Although they made clear that abortion was never going to be an option, Emersyn's parents felt pressured to abort every time they met with the doctor. The stress affected them even between visits.

“From that first visit, we dreaded our appointments,” she wrote. 

But then their baby girl was born, and Baker says little Emersyn has given them “the happiest year of our lives.”

That's something she thought her doctor should take under advisement before counseling any other patients.

“I knew how important it was going to be to write that letter before Emmy was even born,” she told ABC News on Tuesday.

Her letter shows profound reverence for the mystery of life. Baker told her doctor that she is not bitter or angry.

“I’m sad the tiny beating hearts you see every day don’t fill you with a perpetual awe. I’m sad the intricate details and the miracle of those sweet little fingers and toes, lungs and eyes and ears don’t always give you pause,” she wrote. “I’m sad you were so very wrong to say a baby with Down syndrome would decrease our quality of life. And I’m heartbroken you might have said that to a mommy even today.”

An estimated 90 percent of all babies diagnosed with Down syndrome are aborted. Paul Root Wolpe, director of the center for ethics at Emory University, has said this is leading to “a world without Down syndrome.”

Occasionally, the tests are wrong, a tiny percentage that is not detected until after birth – if the child reaches that point.
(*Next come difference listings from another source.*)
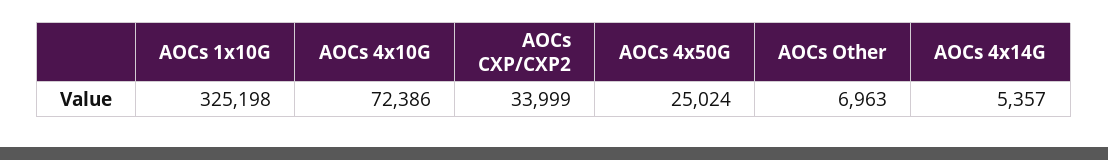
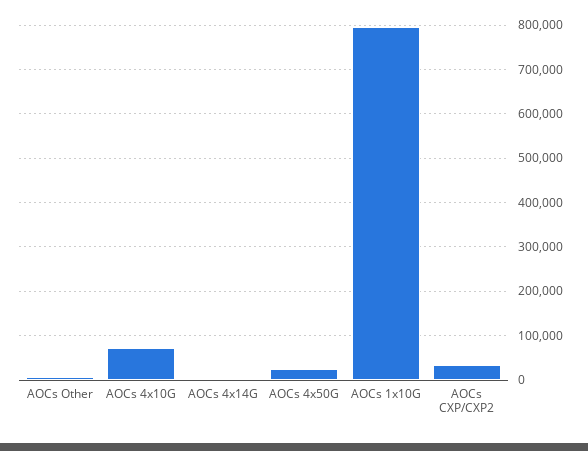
  {
-   "AOCs 1x10G": 325198,
+   "AOCs 1x10G": 800000,
    "AOCs 4x10G": 72386,
    "AOCs CXP/CXP2": 33999,
    "AOCs 4x50G": 25024,
    "AOCs Other": 6963,
    "AOCs 4x14G": 5357
  }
No less than 99 percent of people diagnosed with Down syndrome said they are happy with their lives, according to a study published in the American Journal of Medical Genetics. Only four percent of parents or siblings reported any regret over having a member of the family with Down syndrome.

“I want doctors to know how valuable and worthy the unborn are, typical and disabled,” Baker told NBC's Today Parents. “I want everyone else to soften their hearts and learn that we're all different, but we all deserve life and we all deserve love.”

Baker's letter – which was originally posted June 5 on the website of Parker Myles, the mother of boy who has Down syndrome – has been shared thousands of times. The uplifting story has been reported by such surprising outlets as Cosmopolitan magazine.

“I have no idea how the doctor might have reacted to my letter,” Baker told ABC, “but I do have faith that God can work any miracle and he can change any heart.”